Они, дед и это существо среднего рода, стояли по стойке смирно, стояли близко, нос к носу, как обезьяна и лев перед смертельным прыжком, -последним, – жить или не жить.

Кому и как.

… Когда змей Горыныч готовился к смертельной схватке, он запускал – свою огненную машину – пламя из пасти…всё живое уносилось ветром гонимое, – куда глаза глядят.

Один только Георгий Победоносец, смелый и теперь в глазах человечества святая душа. Он не испугался и Его глаза, ясного сокола, рассмотрели, что не пламя у него, врага людей, а просто раздвоенный язык как жало и он им этим огненным языком, крутит, так быстро как игла швейной машинки, и, страх помогает, и видят, все в этом чуде пламя огнемётной пушки.

Спустя много лет Ангелы Хранители донесли до сознания людей земных эту страшную тайну.

Но в нашей беседе, почти дипломатов, не было огня и дымом не пахло.

Этот дальний родственник, унаследовал ржавчину красоты у своей бабушки – Ягули. Характер – скунса в опасности. А речь, манеру беседы дипломата, скопировал…у Змея Гаврилыча, дядя, родственник по крови.

И так беседа.

Не открывая пасти, ой не так, рот у него таки имелся. Он был, был на замке.

И, и, зашипело оно, засвистело яко Соловей разбойник. Огонь, правда, не полыхал, но свист был и, и даже по тональности и колориту аккордов оччень напоминал соловья разбойника. Он не страшил деда. Потом дух из него вышел и свист перешел на шёпот и скрип телеги, оно пыталось, что – то говорить. Из всей тирады пяти минутной, было только несколько слов напоминавших речь людскую, человеческую, маашина, меешшаала, спилилиии. Потом он весь съёжился, закукожился, из его, надутого остался скелет, обтянутый кожей. Как мумия в Пушкинском музее в зале египетском. Оно еле держалось на ногах, покачивалось, пошло к калитке. Держался дрожащей рукой, рука таки была, а не лапа с когтями, подержался и, шатаясь, пополз к себе во двор.

… Шли дни. И дед подался к своему товарищу и другу.

Так трудно было только тем, кто понимал, что такое дорога на Голгофу.

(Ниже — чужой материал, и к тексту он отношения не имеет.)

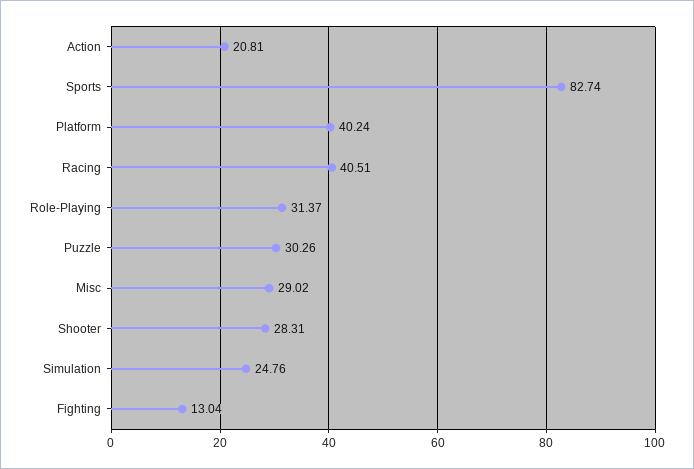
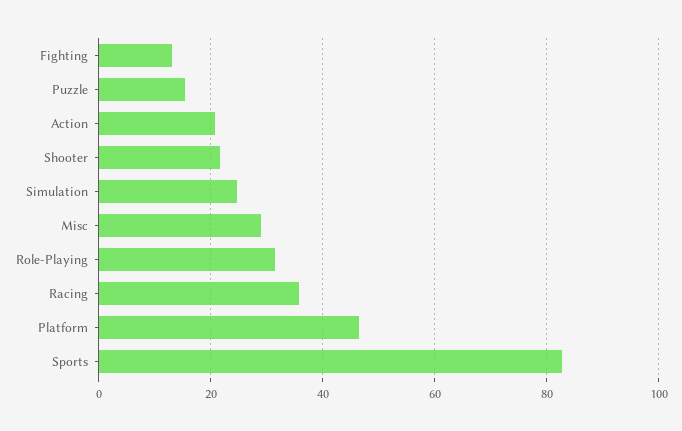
Platform: 40.24 -> 46
Racing: 40.51 -> 36
Puzzle: 30.26 -> 16
Shooter: 28.31 -> 22

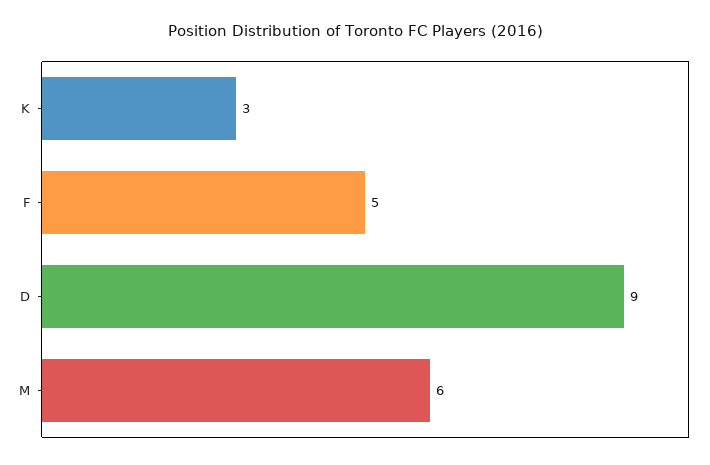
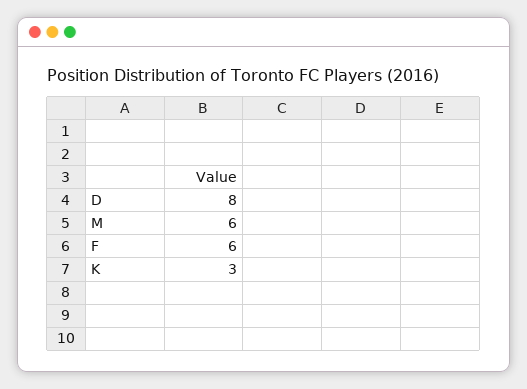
F: 5 -> 6
D: 9 -> 8

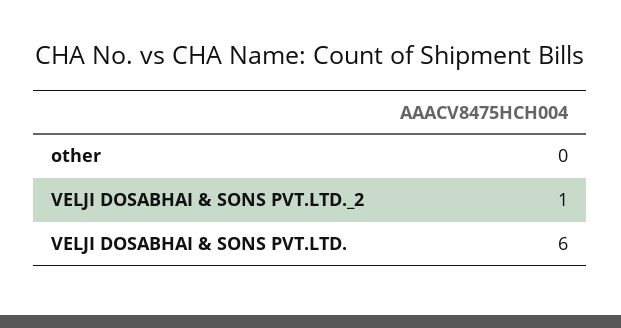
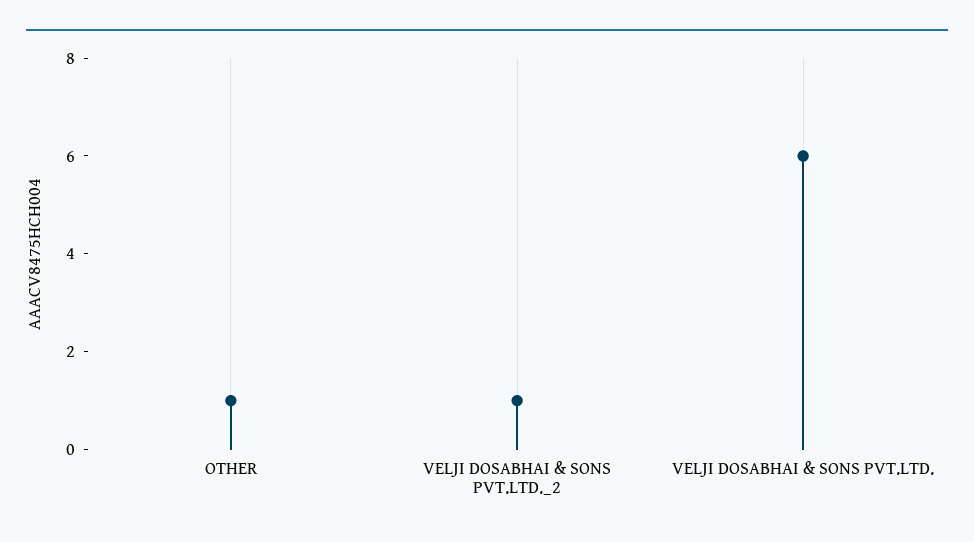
other: 0 -> 1

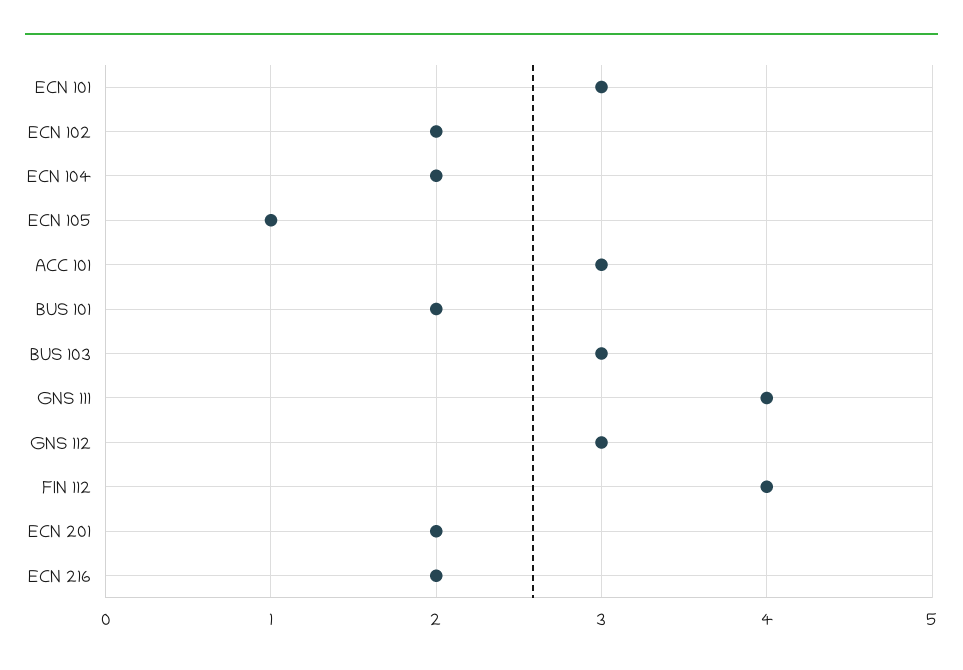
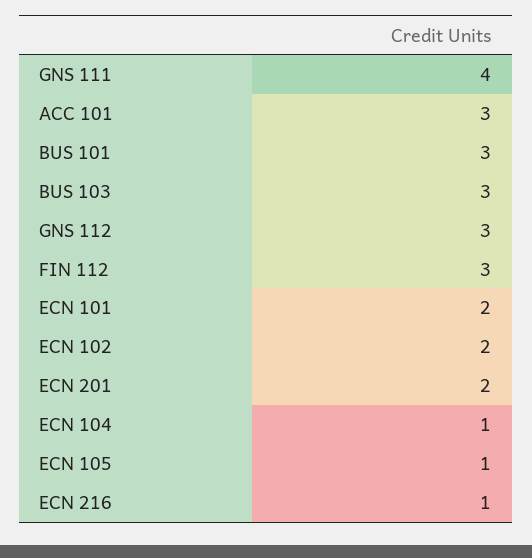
ECN 101: 3 -> 2
ECN 104: 2 -> 1
BUS 101: 2 -> 3
FIN 112: 4 -> 3
ECN 216: 2 -> 1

Дерево стояло как богатырь с ампутированными руками. На зелёной поляночке – лужайке не было кур со своим петухом-павлином. И только грохот снова, как и раньше было.

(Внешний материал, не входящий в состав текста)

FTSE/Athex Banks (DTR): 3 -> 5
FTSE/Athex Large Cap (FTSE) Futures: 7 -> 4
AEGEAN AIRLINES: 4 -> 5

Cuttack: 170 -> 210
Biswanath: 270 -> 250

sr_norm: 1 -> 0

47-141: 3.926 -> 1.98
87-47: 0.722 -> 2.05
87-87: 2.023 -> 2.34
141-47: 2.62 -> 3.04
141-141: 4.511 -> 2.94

У него, этого чудища, на заборе висел лист старого кровельного железа, и, когда кто-нибудь приближался и мимо проходил по дороге, мимо его калитки, он швырял камень и грохот отпугивал прохожих. И, аккомпонимент – свист, скрежет Соловья разбойника…

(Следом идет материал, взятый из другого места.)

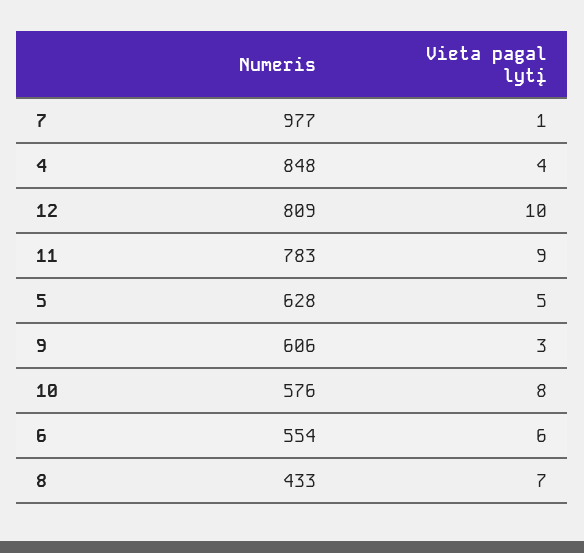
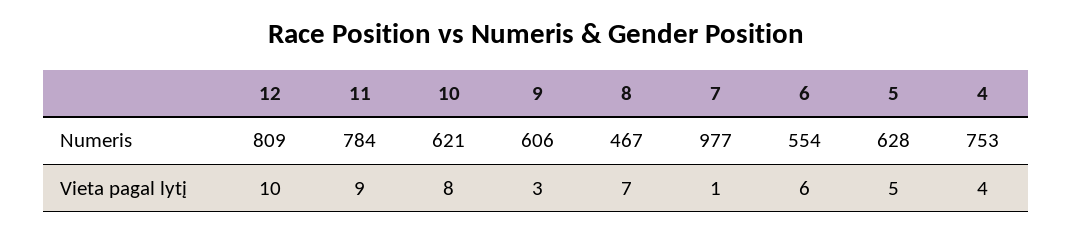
Numeris, 4: 848 -> 753
Numeris, 11: 783 -> 784
Numeris, 10: 576 -> 621
Numeris, 8: 433 -> 467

Оказалось, у него в горле было отверстие, он закрывал его пальцем, затыкал как пробоину от пули в бочке вина… и свистел, пугая прохожих. Без особой нужды туда, в ту сторону никто и не ходил. Он жил один. Нет семьи. Нет детей, и он никогда никому не говорил и не знал что такое Любовь.

Это уже страшно.

А дальше конец улицы, три дома и поле, дорога в горы и тропка к речке. Оно, это чудище наслаждалось этим испугом. Оно радовалось своей участи быть пугалом – огородным чучелом.

Ржавчина злости глодала ему то место, где бывает у людей сердце и его человеческую суть – затягивал водоворот вулкана с кипящей смолой, который уходил в Чрево Земное … поближе к Магме всё, – всю злобу и его самого.

Дед увидел, и смолу, кипящую у ног проклятого людьми, оставленного Богом, бывшего когда – то человеком. Увидел и то, что ждёт его, Там. На Суде. Дед проявлял склады своей памяти и находил, видел то, что хотел найти. И, только подумав, долго и мучительно вывел в сознании мысль, вопрос, кто же ты был в прошлых жизнях? Что же ты натворил тогда? А сейчас?

Сейчас, Квазиморда, – пугало каменное, на соборе Парижской Богоматери?!